Our next histogram example involves a list of commute times. Suppose the following commute times were recorded in a survey:

```
23, 25, 40, 35, 36, 47, 33, 28, 48, 34,
20, 37, 36, 23, 33, 36, 20, 27, 50, 34,
47, 18, 28, 52, 21, 44, 34, 13, 40, 49
```

Let's plot a histogram of these commute times. First, import **matplotlib** as in the previous example, and include `%matplotib inline`

if using a Jupyter notebook. Then build a Python list of commute times from the survey data above.

```
import matplotlib.pyplot as plt
# if using a Jupyter notebook, include:
%matplotlib inline
commute_times = [23, 25, 40, 35, 36, 47, 33, 28, 48, 34,
20, 37, 36, 23, 33, 36, 20, 27, 50, 34,
47, 18, 28, 52, 21, 44, 34, 13, 40, 49]
```

Now we'll call `plt.hist()`

and include our `commute_times`

list and specify `5`

bins.

```
plt.hist(commute_times, 5)
plt.show()
```

If we want our bins to have specific bin ranges, we can specify a list or array of bin edges in the keyword argument `bins=`

. Let's also add some axis labels and a title to the histogram.

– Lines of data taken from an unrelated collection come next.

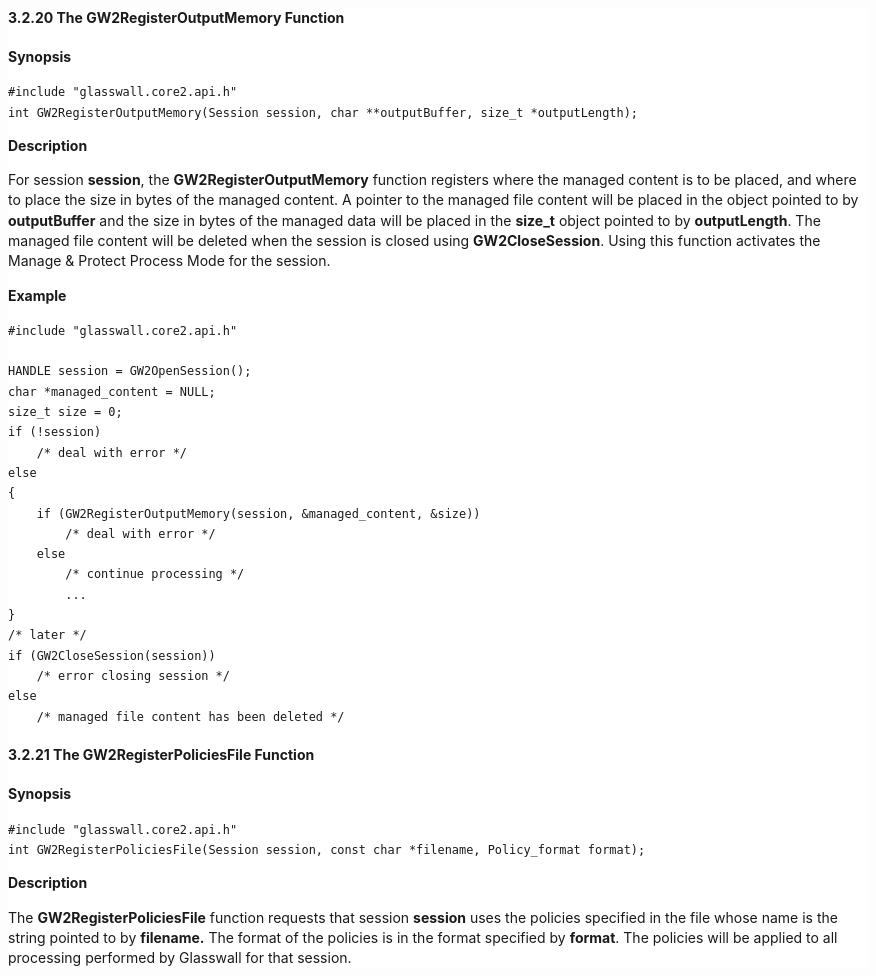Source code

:#### 3.2.20 The **GW2RegisterOutputMemory** Function

**Synopsis**

    #include "glasswall.core2.api.h"
    int GW2RegisterOutputMemory(Session session, char **outputBuffer, size_t *outputLength);

**Description**

For session **session**, the **GW2RegisterOutputMemory** function
registers where the managed content is to be placed, and where to place
the size in bytes of the managed content. A pointer to the managed file
content will be placed in the object pointed to by **outputBuffer** and
the size in bytes of the managed data will be placed in the **size_t**
object pointed to by **outputLength**. The managed file content will be
deleted when the session is closed using **GW2CloseSession**. Using this
function activates the Manage & Protect Process Mode for the session.

**Example**

    #include "glasswall.core2.api.h"

    HANDLE session = GW2OpenSession();
    char *managed_content = NULL;
    size_t size = 0;
    if (!session)
        /* deal with error */
    else
    {
        if (GW2RegisterOutputMemory(session, &managed_content, &size))
            /* deal with error */
        else
            /* continue processing */
            ...
    }
    /* later */
    if (GW2CloseSession(session))
        /* error closing session */
    else
        /* managed file content has been deleted */

#### 3.2.21 The **GW2RegisterPoliciesFile** Function

**Synopsis**

    #include "glasswall.core2.api.h"
    int GW2RegisterPoliciesFile(Session session, const char *filename, Policy_format format);

**Description**

The **GW2RegisterPoliciesFile** function requests that session
**session** uses the policies specified in the file whose name is the
string pointed to by **filename.** The format of the policies is in the
format specified by **format**. The policies will be applied to all
processing performed by Glasswall for that session.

A table of some keyword arguments used with `plt.hist()`

is below:

keyword argument | description | example |
---|---|---|

`bins=` |
list of bin edges | `bins=[5, 10, 20, 30]` |

`density=` |
if `true` , data is normalized |
`density=false` |

`histtype=` |
type of histogram: bar, stacked, step or step-filled | `histtype='bar'` |

`color=` |
bar color | `color='b'` |

`edgecolor=` |
bar edge color | `color='k'` |

`alpha=` |
bar opacity | `alpha=0.5` |

Let's specify our bins in 15 min increments. This means our bin edges are `[0,15,30,45,60]`

. We'll also specify `density=False`

, `color='b'`

(blue), `edgecolor='k'`

(black), and `alpha=0.5`

(half transparent). The lines `plt.xlabel()`

, `plt.ylabel()`

, and `plt.title()`

give our histogram axis labels and a title. `plt.xticks()`

defines the location of the x-axis tick labels. If the bins are spaced out at 15 minute intervals, it makes sense to label the x-axis at these same intervals.

```
bin_edges = [0,15,30,45,60]
plt.hist(commute_times,
bins=bin_edges,
density=False,
histtype='bar',
color='b',
edgecolor='k',
alpha=0.5)
plt.xlabel('Commute time (min)')
plt.xticks([0,15,30,45,60])
plt.ylabel('Number of commuters')
plt.title('Histogram of commute times')
plt.show()
```

## Summary¶

In this post we built two histograms with the **matplotlib** plotting package and Python. The first histogram contained an array of random numbers with a normal distribution. The second histogram was constructed from a list of commute times. The `plt.hist()`

function takes a number of keyword arguments that allows us to customize the histogram.